New data from the U-S Census department is showing that Mississippi remains the poorest state in the nation. Nearly one-quarter of Mississippians live in poverty.
In addition to having the nation's highest poverty rate, the rate of poverty increase increased to 22-point-5-percent.
This is at time when the national poverty rate declined.
For 2013, the federal poverty line for a family of three was about 18-thousand dollars a year.
Reilly Morse with the Mississippi Center for Justice says the trend in Mississippi is a troubling reminder of entrenched poverty in the state.
"And the honest to God truth is people aren't in economic conditions where opportunity is just a matter of reaching over your head and pulling down on some lever. It is not even in the room.

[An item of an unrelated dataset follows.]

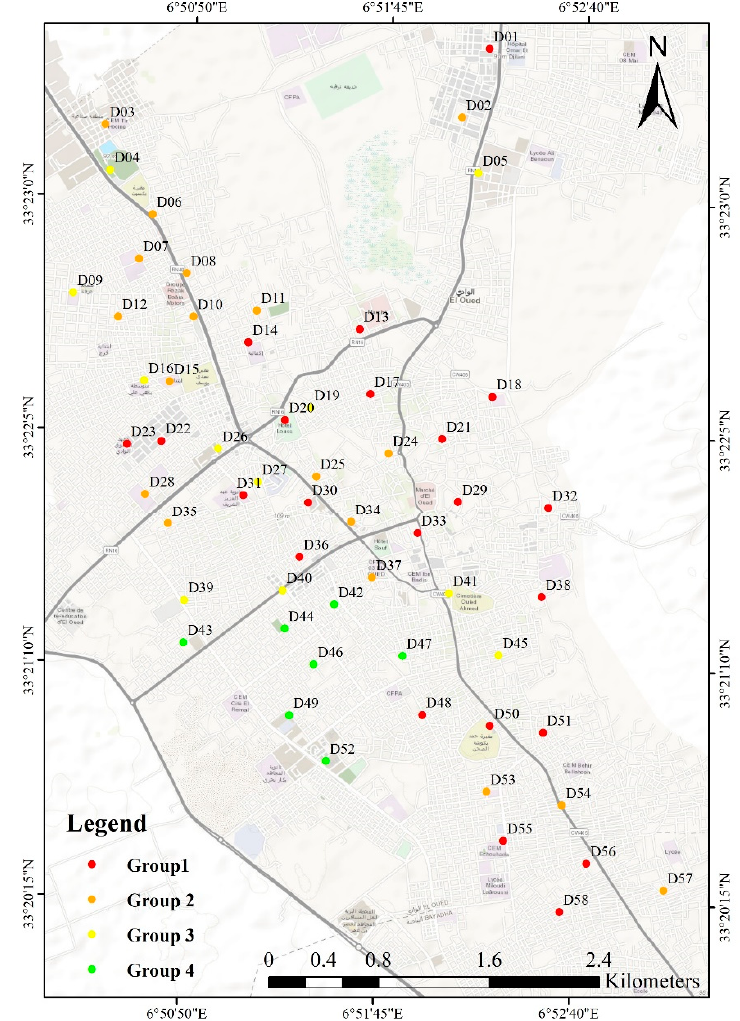
Figure 6. Map showing four clusters of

It is not even in the county in some cases," Morse said.
Morse supports expanding Medicaid, improving school funding, and altering the tax code as ways to raise Mississippians out of poverty.
Census data is also showing that Mississippi had a higher rate of uninsured residents than the rest of the nation, with 17-percent of residents without some form of insurance.
Corey Wiggins with the Mississippi Economic Policy Center says people without health coverage play a big role in Mississippi's poor public health ratings.
"When you look at things like infant mortalitiy rates. You look at obesity and chronic disease. All those things where we rannk high at across the nation, one of the things we do know from research is that increasing access to health care and insurance that we can start to turn the tide on many of those issues that have plagued the state," Wiggins said.
The national poverty rate is now at 14-point-5 percent or about 45-million Americans.